RUSSIAN LANGUAGE
This dataset collected from real answers to questions of the mail.ru service: https://otvet.mail.ru/
Category: Love
We have 82628 questions and 530511 answers!
{
"question": "string, which contains question",
"comment": "string, sometimes question have comment better reveals the essence of the issue",
"sub_category": "string of sub category",
"author": "string contains author nickname",
"author_rating": {
"category": "string - type of author rating",
"value": "string with rating"
},
"answers": [{
"text": "string - text",
"author_rating": "same to author_rating"
}],
"poll": [{
"text": "string - text",
"score": "string - how many points scored this option"
}]
}
Answers or poll can be empty.
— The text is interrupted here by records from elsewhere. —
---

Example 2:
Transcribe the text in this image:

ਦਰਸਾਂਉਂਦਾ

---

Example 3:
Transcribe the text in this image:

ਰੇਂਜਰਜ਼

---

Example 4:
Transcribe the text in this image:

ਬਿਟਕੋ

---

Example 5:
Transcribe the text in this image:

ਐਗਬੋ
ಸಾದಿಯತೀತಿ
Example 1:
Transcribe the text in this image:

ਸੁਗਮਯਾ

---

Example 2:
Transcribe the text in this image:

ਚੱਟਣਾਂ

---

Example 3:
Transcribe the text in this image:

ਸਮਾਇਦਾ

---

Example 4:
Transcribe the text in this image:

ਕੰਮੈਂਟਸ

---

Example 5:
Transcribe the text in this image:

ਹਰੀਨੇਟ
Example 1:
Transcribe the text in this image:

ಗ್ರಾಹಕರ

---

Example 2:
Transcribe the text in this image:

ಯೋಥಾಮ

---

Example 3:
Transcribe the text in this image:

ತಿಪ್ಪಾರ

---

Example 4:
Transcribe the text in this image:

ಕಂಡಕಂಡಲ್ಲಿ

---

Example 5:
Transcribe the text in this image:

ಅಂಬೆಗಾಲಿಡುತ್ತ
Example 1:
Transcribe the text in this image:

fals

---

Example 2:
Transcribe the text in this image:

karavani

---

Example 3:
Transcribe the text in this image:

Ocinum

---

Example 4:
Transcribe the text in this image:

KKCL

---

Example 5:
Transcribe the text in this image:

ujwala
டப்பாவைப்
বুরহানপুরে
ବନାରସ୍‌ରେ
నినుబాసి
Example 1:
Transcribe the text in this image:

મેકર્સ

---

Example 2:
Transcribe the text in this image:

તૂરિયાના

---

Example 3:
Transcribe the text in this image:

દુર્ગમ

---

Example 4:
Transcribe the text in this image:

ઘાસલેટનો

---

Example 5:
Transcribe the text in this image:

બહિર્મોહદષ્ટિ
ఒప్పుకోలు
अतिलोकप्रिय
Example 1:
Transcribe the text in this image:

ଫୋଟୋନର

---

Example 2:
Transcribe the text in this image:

Sometimes user chooses to make a poll and sets the options themselves. First answer is the best answer.
This data can be helpful to create a chit-chat dialogue system. You can use ranking like architecture like DSSM.
Name | Url |
---|---|
Learning Deep Structured Semantic Models for Web Search using Clickthrough Data (DSSM) | https://www.microsoft.com/en-us/research/wp-content/uploads/2016/02/cikm2013_DSSM_fullversion.pdf |
Applying Deep Learning to answer selection: a study and an open task | https://arxiv.org/pdf/1508.01585.pdf |
LSTM-Based Deep Learning Models for Nonfactoid answer selection | https://arxiv.org/pdf/1511.04108.pdf |
Universal Sentence Encoder | https://arxiv.org/pdf/1803.11175.pdf |